When performing SASL binds against OpenLDAP, you can configure /usr/lib/sasl2/slapd.conf with:
pwcheck_method: saslauthd mech_list: plain login
and configure /etc/saslauthd.conf with:
ldap_servers: ldap://192.0.2.1/ ldap_use_sasl: yes ldap_mech: DIGEST-MD5 and consequently you would configure your /etc/postfix/sasl/smtpd.conf with:
pwcheck_method: saslauthd mech_list: plain login
Configuring identical contents for /etc/saslauthd.conf on your Postfix server would authenticate directly to the MS-AD server. If you really do wish to authenticate to the OpenLDAP server and have it re-authenticate to AD, configure your /etc/saslauthd.conf with:
ldap_servers: ldap://192.0.2.2/ ldap_use_sasl: yes ldap_mech: PLAIN
Where 192.0.2.2 is the address of your slapd server. You would also want to configure an SSL/TLS protection layer to protect the transmission of your passwords to the slapd server.
See Chapter 15 (Using SASL) of the OpenLDAP administrator's guide for authz-regexp configuration that should be necessary to complete this approach.
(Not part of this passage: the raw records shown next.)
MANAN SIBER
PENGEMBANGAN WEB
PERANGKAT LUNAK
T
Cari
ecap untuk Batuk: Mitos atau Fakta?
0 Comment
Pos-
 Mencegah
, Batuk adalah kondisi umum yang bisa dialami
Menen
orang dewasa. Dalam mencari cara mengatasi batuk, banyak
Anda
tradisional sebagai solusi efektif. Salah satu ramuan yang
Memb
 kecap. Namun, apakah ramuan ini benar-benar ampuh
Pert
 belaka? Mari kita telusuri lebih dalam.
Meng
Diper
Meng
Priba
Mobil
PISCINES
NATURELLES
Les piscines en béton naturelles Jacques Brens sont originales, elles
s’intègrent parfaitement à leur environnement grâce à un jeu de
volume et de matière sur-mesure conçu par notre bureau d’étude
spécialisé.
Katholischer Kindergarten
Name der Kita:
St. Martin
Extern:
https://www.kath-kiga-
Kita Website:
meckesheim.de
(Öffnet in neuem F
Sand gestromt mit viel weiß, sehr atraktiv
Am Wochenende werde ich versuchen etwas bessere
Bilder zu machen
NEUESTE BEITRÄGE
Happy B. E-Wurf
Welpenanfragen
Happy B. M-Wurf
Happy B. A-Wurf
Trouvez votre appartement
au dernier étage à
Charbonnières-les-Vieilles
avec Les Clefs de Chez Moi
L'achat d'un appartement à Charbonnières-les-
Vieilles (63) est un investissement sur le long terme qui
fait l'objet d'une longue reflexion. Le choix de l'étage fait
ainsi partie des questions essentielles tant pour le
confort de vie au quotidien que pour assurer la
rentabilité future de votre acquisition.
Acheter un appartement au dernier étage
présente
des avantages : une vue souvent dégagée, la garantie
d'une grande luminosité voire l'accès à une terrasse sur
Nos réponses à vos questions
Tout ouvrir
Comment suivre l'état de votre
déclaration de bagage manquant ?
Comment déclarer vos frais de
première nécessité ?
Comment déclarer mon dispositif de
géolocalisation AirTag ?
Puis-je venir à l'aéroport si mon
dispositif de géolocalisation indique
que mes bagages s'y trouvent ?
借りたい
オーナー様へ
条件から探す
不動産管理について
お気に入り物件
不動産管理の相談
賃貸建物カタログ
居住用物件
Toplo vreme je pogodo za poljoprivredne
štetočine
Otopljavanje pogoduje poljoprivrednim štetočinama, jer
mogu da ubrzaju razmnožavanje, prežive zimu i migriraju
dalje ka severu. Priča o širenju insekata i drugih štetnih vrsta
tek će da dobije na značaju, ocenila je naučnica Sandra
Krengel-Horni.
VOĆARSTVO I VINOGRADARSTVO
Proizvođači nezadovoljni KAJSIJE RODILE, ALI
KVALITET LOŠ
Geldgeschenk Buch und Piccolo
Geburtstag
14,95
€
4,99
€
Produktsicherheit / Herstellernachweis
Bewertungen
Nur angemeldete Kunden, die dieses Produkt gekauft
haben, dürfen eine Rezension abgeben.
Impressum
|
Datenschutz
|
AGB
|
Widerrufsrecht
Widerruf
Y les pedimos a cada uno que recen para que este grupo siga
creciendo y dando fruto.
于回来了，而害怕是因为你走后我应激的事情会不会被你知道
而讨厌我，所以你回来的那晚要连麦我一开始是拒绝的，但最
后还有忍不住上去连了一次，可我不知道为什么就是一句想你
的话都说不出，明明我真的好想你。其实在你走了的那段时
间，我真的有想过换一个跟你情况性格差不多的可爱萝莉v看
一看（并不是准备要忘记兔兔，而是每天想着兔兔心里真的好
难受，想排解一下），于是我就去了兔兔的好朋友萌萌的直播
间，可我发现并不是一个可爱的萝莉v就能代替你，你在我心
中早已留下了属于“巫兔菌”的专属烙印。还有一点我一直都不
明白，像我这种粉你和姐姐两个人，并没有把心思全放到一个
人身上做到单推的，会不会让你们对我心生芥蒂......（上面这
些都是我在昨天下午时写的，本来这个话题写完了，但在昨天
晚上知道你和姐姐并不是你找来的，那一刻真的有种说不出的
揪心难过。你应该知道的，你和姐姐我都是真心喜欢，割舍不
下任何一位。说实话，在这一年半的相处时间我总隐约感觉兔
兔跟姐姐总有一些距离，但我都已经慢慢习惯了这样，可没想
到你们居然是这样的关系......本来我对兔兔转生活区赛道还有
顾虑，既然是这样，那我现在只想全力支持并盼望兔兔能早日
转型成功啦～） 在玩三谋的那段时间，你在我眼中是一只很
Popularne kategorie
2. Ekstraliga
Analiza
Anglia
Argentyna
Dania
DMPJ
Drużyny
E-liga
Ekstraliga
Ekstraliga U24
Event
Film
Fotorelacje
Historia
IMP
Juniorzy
Also, see saslauthd/LDAP_SASLAUTHD within the cyrus sasl source tree for saslauthd.conf documentation. For trouble shooting, see 'testsaslauthd', 'smtptest', and 'saslfinger'. The first two are distributed with cyrus sasl, and the last is distributed by Patrick Koetter.
I'm not familiar with configuring Squid, Dansguardian, and Samba in a scenario like this, but I would imagine doing what you want (proxying authentication via slapd) is going to get exponentially complex. It may make more sense to have those applications authenticate directly to the AD server.